Une pièce agréable à lire, et probablement à jouer ou à voir jouée. Le sort inéluctable du roi tient en haleine tout le temps de la pièce, rythmé par ses éruptions soudaines de vie. Ce personnage tragique est émouvant, à la fois tellement humain dans son amour de la vie et dans son égoïsme, incapable d'imaginer un monde sans lui, cherchant désespérément un moyen de se soustraire à son destin. Le souverain désolé exprime à merveille la vanité de la résistance à la mort, et de la valeur toute relative des rangs et du pouvoir des hommes dans leur volonté de continuer à vivre.
« Le Roi se meurt » reprend certains codes de la tragédie à la Racine ou à la Corneille et en délaisse d'autres. Il y est question de personnages hauts placés, mais l'habituelle régularité des vers laisse place à la spontanéité de la prose.

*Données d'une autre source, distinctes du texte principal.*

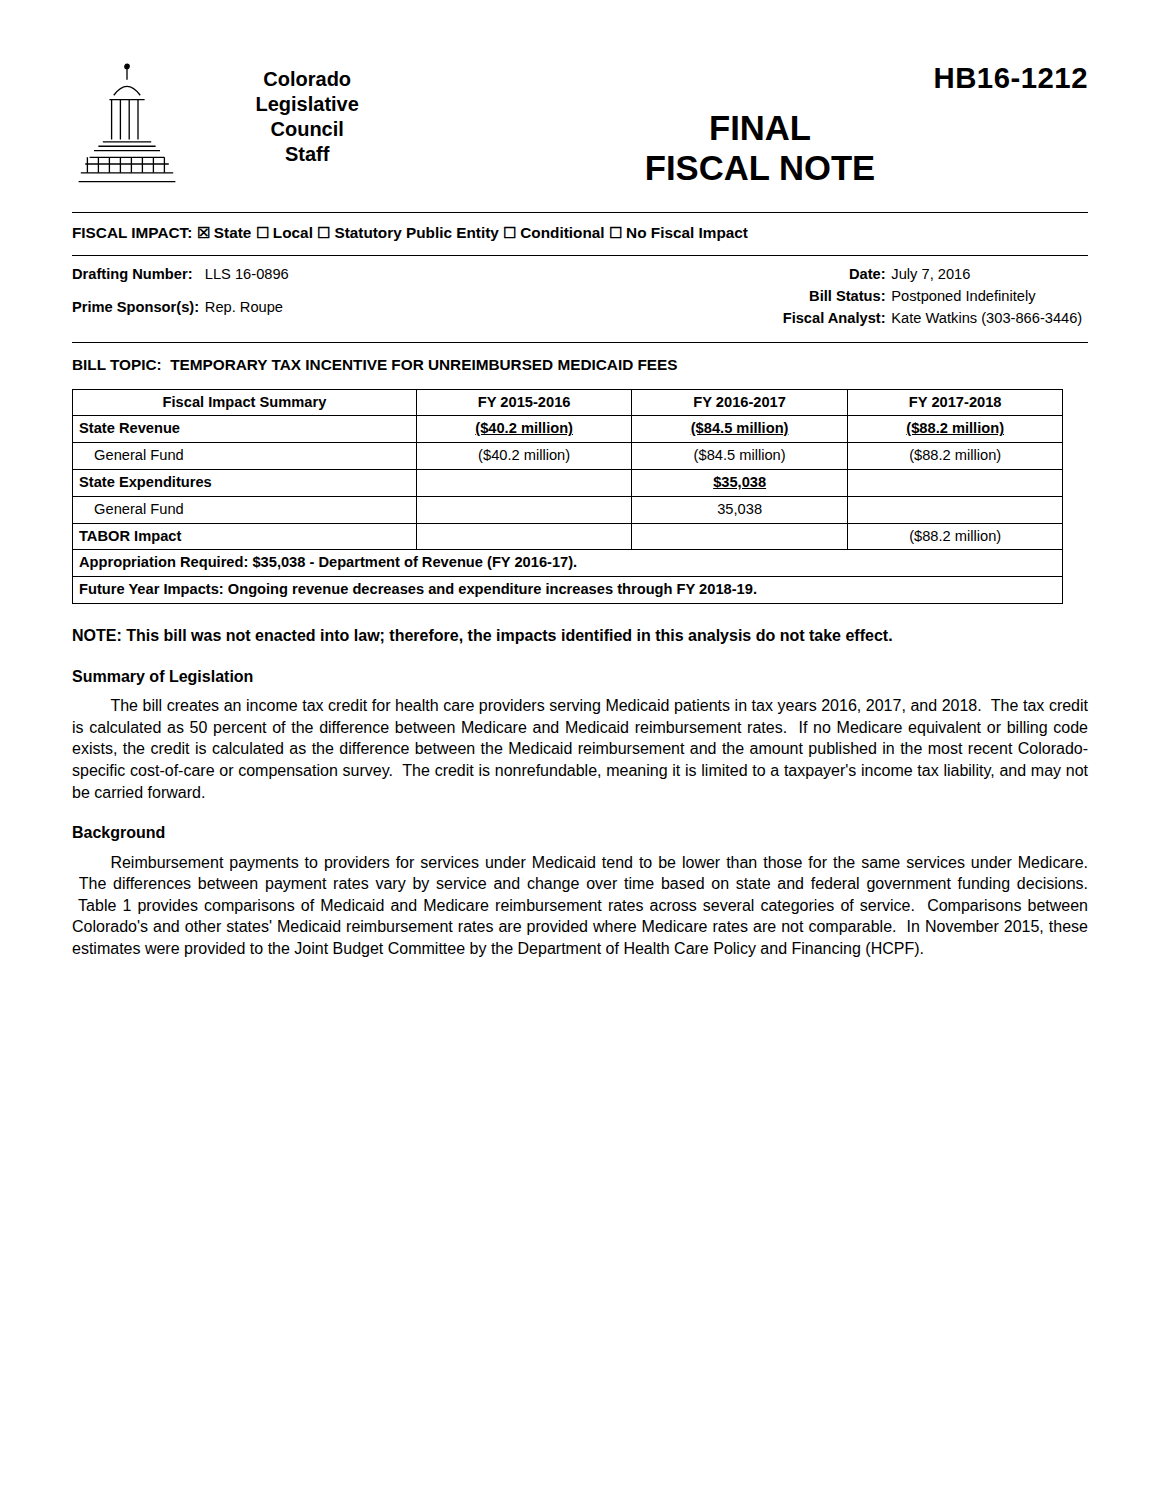Colorado
Legislative
Council
Staff
HB16-1212
FINAL
FISCAL NOTE
FISCAL IMPACT: ☒ State ☐ Local ☐ Statutory Public Entity ☐ Conditional ☐ No Fiscal Impact
Drafting Number:
LLS 16-0896
Prime Sponsor(s):
Rep. Roupe
Date:
July 7, 2016
Bill Status:
Postponed Indefinitely
Fiscal Analyst:
Kate Watkins (303-866-3446)
BILL TOPIC: TEMPORARY TAX INCENTIVE FOR UNREIMBURSED MEDICAID FEES
| Fiscal Impact Summary | FY 2015-2016 | FY 2016-2017 | FY 2017-2018 | |
| State Revenue | ($40.2 million) | ($84.5 million) | ($88.2 million) | |
| General Fund | ($40.2 million) | ($84.5 million) | ($88.2 million) | |
| State Expenditures | | $35,038 | | |
| General Fund | | 35,038 | | |
| TABOR Impact | | | ($88.2 million) | |
| Appropriation Required: $35,038 - Department of Revenue (FY 2016-17). | |
| Future Year Impacts: Ongoing revenue decreases and expenditure increases through FY 2018-19. | |
NOTE: This bill was not enacted into law; therefore, the impacts identified in this analysis do not take effect.
Summary of Legislation
The bill creates an income tax credit for health care providers serving Medicaid patients in tax years 2016, 2017, and 2018. The tax credit is calculated as 50 percent of the difference between Medicare and Medicaid reimbursement rates. If no Medicare equivalent or billing code exists, the credit is calculated as the difference between the Medicaid reimbursement and the amount published in the most recent Colorado-specific cost-of-care or compensation survey. The credit is nonrefundable, meaning it is limited to a taxpayer's income tax liability, and may not be carried forward.
Background
Reimbursement payments to providers for services under Medicaid tend to be lower than those for the same services under Medicare. The differences between payment rates vary by service and change over time based on state and federal government funding decisions. Table 1 provides comparisons of Medicaid and Medicare reimbursement rates across several categories of service. Comparisons between Colorado's and other states' Medicaid reimbursement rates are provided where Medicare rates are not comparable. In November 2015, these estimates were provided to the Joint Budget Committee by the Department of Health Care Policy and Financing (HCPF).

On comprend très vite que la pièce ne se terminera pas sans le décès du roi, et (attention, spoiler qui n'en est pas vraiment un) celui-ci aura lieu au mépris de la vieille règle de bienséance interdisant de montrer une mort sur scène (fin du spoiler qui n'en est pas vraiment un). Le pathos de certaines scènes est sensible, mais l'auteur se permet d'introduire assez fréquemment une dose de dérision ou de comique.
Une tragédie hors du commun dans son fond comme dans sa forme, à la fois réflexion philosophique sur les derniers instants d'un homme et univers original par les dialogues, le cadre hors du temps et la modernisation des codes de la tragédie.